Tissue-specific immunity in helminth infections

Abstract

A characteristic feature of host responses to helminth infections is the development of profound systemic and tissue-localised Type 2 immune responses that play critical roles in immunity, tissue repair and tolerance of the parasite at tissue sites. These same Type 2 responses are also seen in the tissue-associated immune-pathologies seen in asthma, atopic dermatitis and many forms of allergies. The recent identification of new subtypes of immune cells and cytokine pathways that influence both immune and non-immune cells and tissues creates the opportunity for reviewing helminth parasite-host responses in the context of tissue specific immunity. This review focuses on the new discoveries of the cells and cytokines involved in tissue specific immune responses to helminths and how these contribute to host immunity against helminth infection and allow the host to accommodate the presence of parasites when they cannot be eliminated.

Fig. 1. Hookworm life cycle.

Infective larvae (iL3) survive in warm humid environments.
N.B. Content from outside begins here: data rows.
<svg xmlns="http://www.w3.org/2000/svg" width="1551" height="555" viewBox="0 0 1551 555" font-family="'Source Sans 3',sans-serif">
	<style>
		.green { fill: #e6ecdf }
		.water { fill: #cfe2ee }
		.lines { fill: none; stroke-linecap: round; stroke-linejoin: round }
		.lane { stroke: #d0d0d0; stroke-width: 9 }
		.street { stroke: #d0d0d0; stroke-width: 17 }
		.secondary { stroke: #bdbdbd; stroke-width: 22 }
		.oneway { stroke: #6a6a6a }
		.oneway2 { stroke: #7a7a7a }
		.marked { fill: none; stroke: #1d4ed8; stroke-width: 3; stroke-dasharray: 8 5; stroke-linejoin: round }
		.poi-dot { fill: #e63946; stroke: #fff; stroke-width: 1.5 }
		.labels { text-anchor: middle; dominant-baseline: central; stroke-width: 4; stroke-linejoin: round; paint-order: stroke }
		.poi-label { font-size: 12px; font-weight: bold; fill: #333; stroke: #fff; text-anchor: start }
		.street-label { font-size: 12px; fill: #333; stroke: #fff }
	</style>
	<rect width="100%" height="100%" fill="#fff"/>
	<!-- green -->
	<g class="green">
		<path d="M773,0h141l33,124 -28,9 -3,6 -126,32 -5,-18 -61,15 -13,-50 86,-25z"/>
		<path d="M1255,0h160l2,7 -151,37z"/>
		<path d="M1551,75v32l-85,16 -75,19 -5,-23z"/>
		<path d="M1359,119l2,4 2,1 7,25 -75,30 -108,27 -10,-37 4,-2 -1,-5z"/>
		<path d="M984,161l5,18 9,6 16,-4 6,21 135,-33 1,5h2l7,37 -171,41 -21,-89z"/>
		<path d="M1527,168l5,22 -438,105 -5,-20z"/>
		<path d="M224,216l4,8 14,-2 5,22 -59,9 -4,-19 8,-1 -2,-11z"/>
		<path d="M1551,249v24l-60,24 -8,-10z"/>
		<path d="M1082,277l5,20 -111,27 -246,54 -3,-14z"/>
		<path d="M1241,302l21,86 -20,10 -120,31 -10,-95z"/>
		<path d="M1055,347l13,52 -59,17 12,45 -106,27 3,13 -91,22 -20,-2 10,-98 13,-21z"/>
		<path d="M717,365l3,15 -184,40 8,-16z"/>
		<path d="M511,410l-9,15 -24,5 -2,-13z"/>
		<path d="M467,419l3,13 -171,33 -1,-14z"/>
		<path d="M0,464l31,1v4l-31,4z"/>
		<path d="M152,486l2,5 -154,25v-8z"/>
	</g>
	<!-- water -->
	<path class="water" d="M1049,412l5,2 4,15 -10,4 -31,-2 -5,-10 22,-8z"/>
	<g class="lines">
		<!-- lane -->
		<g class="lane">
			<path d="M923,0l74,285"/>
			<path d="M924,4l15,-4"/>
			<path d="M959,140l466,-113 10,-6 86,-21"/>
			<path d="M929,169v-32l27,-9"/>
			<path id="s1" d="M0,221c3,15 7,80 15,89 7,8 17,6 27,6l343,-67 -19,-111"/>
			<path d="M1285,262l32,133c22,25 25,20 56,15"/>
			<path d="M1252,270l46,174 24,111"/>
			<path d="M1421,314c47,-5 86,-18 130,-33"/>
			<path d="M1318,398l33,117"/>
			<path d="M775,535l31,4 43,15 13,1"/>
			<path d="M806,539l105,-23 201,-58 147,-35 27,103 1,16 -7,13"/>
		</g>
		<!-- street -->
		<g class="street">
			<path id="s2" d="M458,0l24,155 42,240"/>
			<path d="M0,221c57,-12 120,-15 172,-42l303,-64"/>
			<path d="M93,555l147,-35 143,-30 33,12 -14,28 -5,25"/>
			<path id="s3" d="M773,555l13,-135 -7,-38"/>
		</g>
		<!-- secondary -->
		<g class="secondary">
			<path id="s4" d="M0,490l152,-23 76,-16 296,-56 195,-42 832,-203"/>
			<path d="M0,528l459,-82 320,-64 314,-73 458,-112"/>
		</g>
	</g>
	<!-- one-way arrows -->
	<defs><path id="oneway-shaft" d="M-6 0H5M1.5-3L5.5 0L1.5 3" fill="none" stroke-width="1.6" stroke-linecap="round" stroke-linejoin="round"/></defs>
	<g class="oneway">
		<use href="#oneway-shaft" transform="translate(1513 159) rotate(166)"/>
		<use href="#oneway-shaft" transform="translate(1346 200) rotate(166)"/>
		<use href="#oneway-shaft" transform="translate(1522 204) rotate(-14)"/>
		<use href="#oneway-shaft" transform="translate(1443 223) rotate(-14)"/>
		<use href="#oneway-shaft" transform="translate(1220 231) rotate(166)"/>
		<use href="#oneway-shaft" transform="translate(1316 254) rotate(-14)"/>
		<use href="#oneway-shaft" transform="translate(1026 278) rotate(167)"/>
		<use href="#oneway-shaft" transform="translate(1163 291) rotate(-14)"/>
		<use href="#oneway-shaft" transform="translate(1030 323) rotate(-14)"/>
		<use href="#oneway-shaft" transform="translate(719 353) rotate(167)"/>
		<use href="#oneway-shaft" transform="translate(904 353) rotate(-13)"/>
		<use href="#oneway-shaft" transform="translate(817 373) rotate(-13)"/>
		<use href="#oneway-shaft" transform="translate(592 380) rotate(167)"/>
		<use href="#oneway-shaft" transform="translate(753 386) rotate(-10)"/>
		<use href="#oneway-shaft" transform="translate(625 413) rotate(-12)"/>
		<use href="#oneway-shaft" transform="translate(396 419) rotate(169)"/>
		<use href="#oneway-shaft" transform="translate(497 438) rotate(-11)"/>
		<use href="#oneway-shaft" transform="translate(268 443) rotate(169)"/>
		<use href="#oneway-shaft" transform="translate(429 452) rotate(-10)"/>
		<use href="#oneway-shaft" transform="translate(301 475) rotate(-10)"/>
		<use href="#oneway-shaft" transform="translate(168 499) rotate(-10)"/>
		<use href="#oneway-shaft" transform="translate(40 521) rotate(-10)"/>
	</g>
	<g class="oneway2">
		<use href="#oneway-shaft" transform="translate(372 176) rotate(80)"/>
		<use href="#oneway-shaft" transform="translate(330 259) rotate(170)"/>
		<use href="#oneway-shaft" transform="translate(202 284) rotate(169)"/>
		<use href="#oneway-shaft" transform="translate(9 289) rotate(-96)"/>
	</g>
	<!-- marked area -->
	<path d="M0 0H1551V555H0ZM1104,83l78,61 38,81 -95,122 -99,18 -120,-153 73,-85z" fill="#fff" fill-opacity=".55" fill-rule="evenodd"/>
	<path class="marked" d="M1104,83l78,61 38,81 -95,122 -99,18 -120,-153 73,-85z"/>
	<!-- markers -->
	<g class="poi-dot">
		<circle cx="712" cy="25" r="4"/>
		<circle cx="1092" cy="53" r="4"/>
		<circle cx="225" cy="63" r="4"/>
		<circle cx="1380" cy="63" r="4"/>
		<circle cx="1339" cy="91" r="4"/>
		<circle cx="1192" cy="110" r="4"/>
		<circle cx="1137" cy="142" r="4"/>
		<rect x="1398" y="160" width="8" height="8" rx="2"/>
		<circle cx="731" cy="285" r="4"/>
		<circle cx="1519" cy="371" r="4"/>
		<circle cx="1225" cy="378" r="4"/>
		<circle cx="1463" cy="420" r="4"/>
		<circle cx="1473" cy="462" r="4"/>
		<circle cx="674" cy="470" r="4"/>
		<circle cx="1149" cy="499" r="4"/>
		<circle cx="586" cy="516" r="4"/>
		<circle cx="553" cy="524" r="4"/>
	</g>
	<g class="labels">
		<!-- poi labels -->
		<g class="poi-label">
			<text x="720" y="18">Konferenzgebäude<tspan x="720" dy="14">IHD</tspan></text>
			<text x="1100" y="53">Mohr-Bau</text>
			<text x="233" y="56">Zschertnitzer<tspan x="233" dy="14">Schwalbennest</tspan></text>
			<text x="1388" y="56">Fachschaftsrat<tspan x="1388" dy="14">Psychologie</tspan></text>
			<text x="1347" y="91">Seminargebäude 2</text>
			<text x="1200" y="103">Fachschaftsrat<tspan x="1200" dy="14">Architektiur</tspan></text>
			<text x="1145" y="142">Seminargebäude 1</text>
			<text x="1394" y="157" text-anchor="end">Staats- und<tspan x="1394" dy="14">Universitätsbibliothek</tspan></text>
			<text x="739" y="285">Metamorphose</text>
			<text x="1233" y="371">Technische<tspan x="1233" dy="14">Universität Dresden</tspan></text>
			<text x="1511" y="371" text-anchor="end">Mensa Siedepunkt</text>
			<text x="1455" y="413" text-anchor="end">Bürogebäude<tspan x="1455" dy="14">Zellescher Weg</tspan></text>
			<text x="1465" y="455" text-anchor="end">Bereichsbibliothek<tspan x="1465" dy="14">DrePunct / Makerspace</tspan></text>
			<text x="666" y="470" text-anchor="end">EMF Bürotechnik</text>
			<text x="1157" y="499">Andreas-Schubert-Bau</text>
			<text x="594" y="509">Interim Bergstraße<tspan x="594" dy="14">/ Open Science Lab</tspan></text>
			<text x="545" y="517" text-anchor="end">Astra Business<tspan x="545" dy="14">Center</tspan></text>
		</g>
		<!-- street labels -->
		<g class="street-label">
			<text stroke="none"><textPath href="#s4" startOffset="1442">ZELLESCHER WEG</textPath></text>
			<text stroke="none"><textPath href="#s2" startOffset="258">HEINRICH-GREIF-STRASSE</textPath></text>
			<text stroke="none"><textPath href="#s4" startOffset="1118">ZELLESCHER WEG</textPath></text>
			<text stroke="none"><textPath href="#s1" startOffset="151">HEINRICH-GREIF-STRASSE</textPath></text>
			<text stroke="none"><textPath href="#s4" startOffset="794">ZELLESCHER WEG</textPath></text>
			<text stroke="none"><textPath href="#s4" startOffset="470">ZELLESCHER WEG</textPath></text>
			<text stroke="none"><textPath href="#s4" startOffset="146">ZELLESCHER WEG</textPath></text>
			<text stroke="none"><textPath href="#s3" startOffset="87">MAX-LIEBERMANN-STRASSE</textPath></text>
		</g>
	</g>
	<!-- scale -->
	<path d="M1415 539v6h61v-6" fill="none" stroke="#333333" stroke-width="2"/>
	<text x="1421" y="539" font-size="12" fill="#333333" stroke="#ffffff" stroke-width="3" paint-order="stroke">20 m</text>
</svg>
Upon contact with the human host, they penetrate the skin (1), migrate through the circulatory vasculature to the lung (2), where they molt, and are carried up by the trachea by the host muco-ciliary ladder and swallowed. Larvae are retained in the small intestine (3) where they develop to the adult stage, mate, and produce eggs. Eggs are released with the feces into the environment, they hatch, develop through three stages to the infective L3. This review will focus on the immune responses elicited in the skin, lungs and intestine by this and related parasites.

Fig. 2. Basophil responses in the skin.

Infective L3 penetrate the skin causing damage of the epithelial cells. Alarmins such as IL-33 and TSLP are released from damaged epithelial cells. Both IL-33 and TSLP can activate basophils, which can release IL-4. IL-4 is necessary for 1) the development of T_H2 cells and the release of IL-5 involved in eosinophil recruitment, and 2) B cell IgE class switching. Basophil activity is directed against the parasite upon binding of IgE through high affinity receptors and trapping infective larvae. TSLP together with IL-3 induces recruitment of basophils at the site of skin inflammation.

Fig. 3. Immune responses against invading parasite in the lung.

Hookworm larvae can cause extensive damage during the lung migratory phase. The release of IL-33 and IL-25, from damaged epithelial cells, and NMU from neurons drives the activation of ILC2s. Activated ILC2s release IL-5 and ACh, involved in eosinophils recruitment, and IL-13 that acts on goblet cells and increases mucus production. Both the presence of activated eosinophils and increased mucus production help with the killing and removal of parasites.

Fig. 4. Intestinal ILC2 activation during helminth infection.

Adult hookworm can establish chronic infection in the intestinal tract. Several factors contribute to the activation of intestinal ILC2s. IL-33 released from epithelial cells and from ATP-activated mast cell can directly activate ILC2s. IL-25 and leukotrienes (LTs) produced by tuft cells, and NMU by enteric neurons induce production of IL-13. IL-13 induces hyperplasia of goblet cells and mucus production, and it acts on progenitor intestinal cells to promote goblet cells and tuft cells development. In contrast, IL-33 released from DCs induces expansion of ST2⁺ T_REG that suppress ILC2s activation, reducing type 2 immune responses.